━━━ Document section ━━━

Mind you, this classic car wasn’t stolen. It may have never even existed.
Left in the dust of this deal was a trail of debt – $47,500 piled onto a mortgage. The money was borrowed to buy a car that was a figment of someone’s devious imagination.
New Zealand fraud victims are haemorrhaging more than $500 million overseas every year. And the fraudsters aren’t just looking to raid what money we have, they’re also looking at how much we’re able to borrow.
The Mustang fans researched a car they found on trovit.com for three months, thinking it was being shipped from Poland. At every turn, everything seemed legit.
What they hadn’t counted on was an entire shipping company being fake. I’ve written about fake websites before, and even fake government agencies overseas that legitimise fraud, but this scam took things to a whole new level.
It got to the point where the couple could even track the shipping of the car all the way from Europe, watching their classic Mustang apparently come into port. And then, it didn’t. The couple found themselves empty handed, their money gone.
To add insult to injury, the fictitious Ford was put back online for sale all over again. The fraud continues.
Debt always brings risk with it, both to the lender and the borrower. Lenders protect themselves by tying a loan to something secure like a house, or hiking up the interest rate to cover potential losses.
We borrowers often don’t shield ourselves so well. If our situation changes (redundancy, separation, fraud), we are left trying to repay. When it comes to gearing – borrowing in order to invest – it becomes even more risky for us if the shares (or classic cars) suddenly plunge in value or become worthless.
In the case of the missing Mustang, there is still the $47,500 loan to repay. There was no way to insure the car until it landed.

━━━ Data ━━━

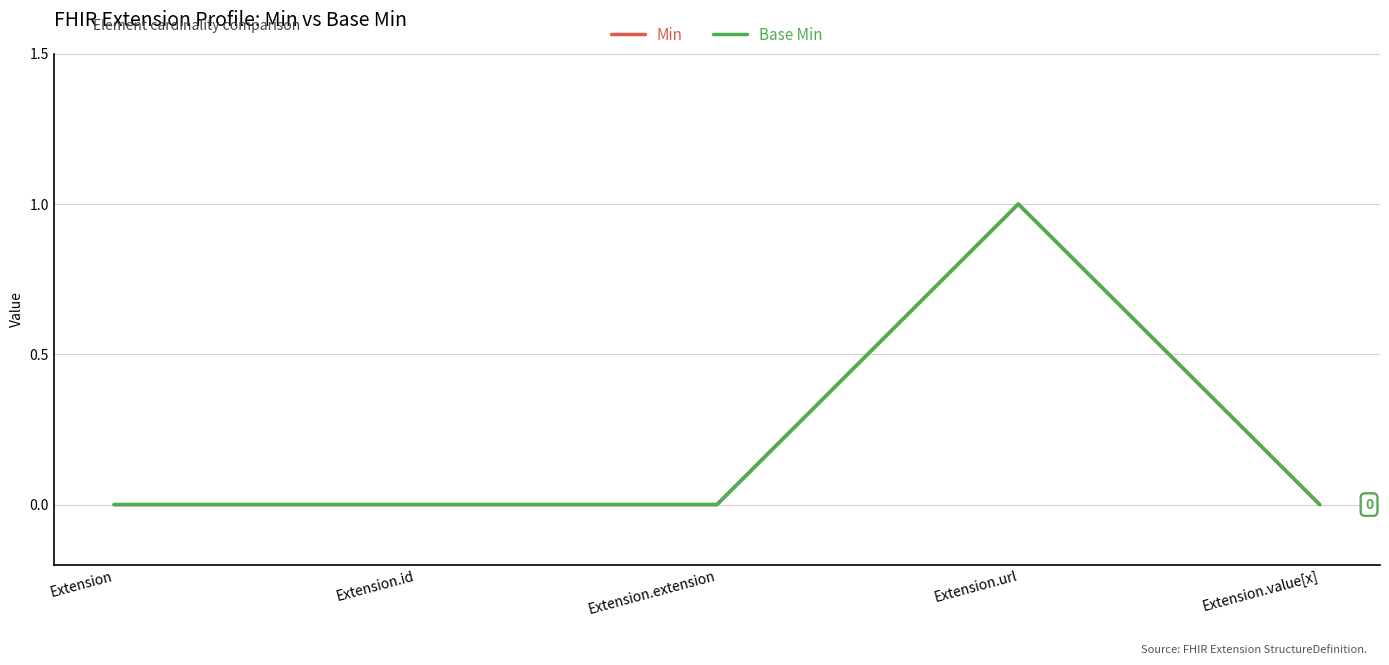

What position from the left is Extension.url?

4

━━━
━━━ Data ━━━

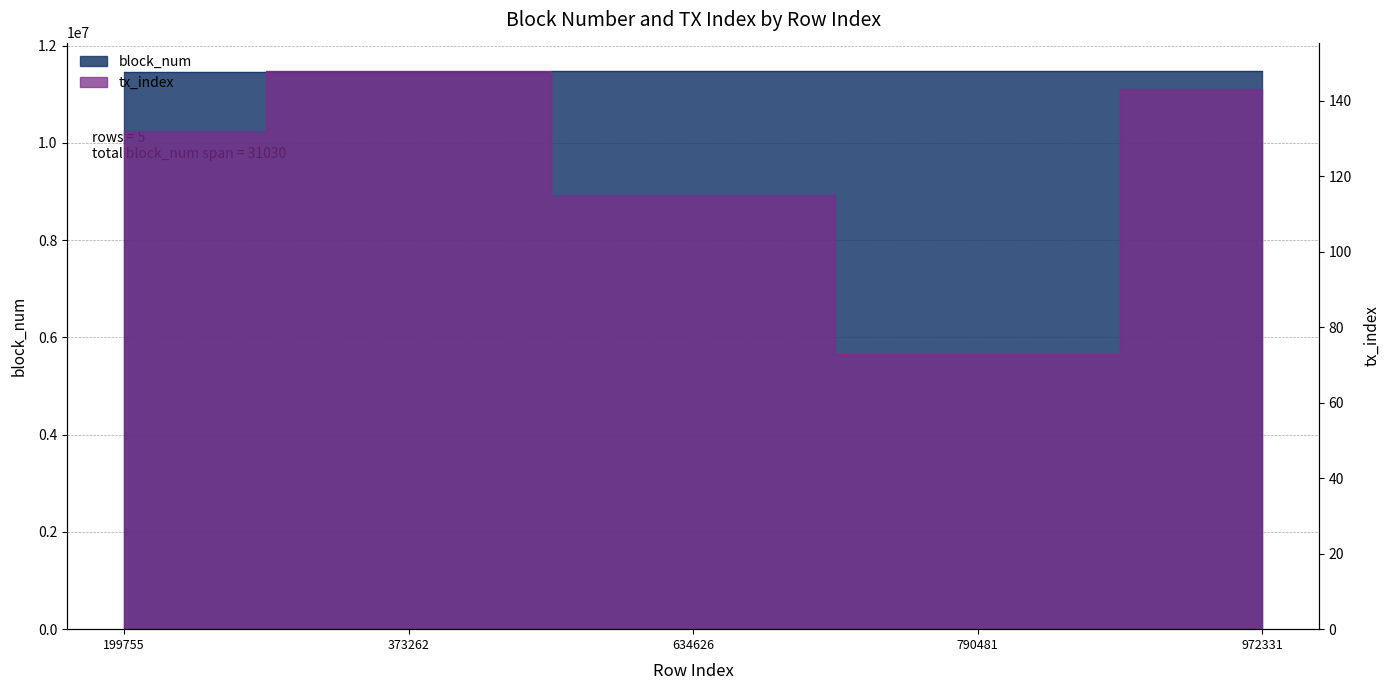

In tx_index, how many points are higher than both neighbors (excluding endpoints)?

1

━━━

◆ **What to do**:
**a)** From the Mustang scam article, list every change in a borrower's situation that the writer gives in parentheses.
**b)** For each statement, say whether it agrees with the Mustang scam article, quoting the deciding words: (i) The couple found the car on trovit.com. (ii) The couple believed the car was being shipped from Germany. (iii) The couple were able to insure the car before it arrived.
**c)** Carry on the Mustang scam article from the point where it stops.
The items play no part in what is asked here.

◆ **Answers by task**:
**a)** redundancy, separation, fraud

**b)**
(i) Yes: "a car they found on trovit.com"
(ii) No: "thinking it was being shipped from Poland"
(iii) No: "There was no way to insure the car until it landed."

**c)**
But of course that’s not all: without taking into account setup costs, let’s say interest on the loan is 5% over five years – that makes the damage more like $53,700.
The Mustang debt still stands, even though the car was a phantom.
Remember those old fire-and-brimstone edicts that used to tell us what to do and what not to? You know, the Moses ones etched in stone, like “Thou shalt not kill”.
Sure, commandments were a bit blunt and may not have applied to every situation (hunting or wartime, for instance), but it was pretty clear most of the time what not to do, right? And sure, some would flout the rules, but most would accept them as common sense and part of the culture.
Well, we might as well have a new one to keep us from the fraudsters: “Thou shalt not send money overseas, people!”
Once you send cash beyond our borders, whatever it’s for (romance fraud, inheritance fraud, classic cars), there’s frighteningly little that banks or authorities can do to get it back for you. They have limited power or leverage.
It’s gone, just gone. And although the money was borrowed and lost, the debt remains to be repaid.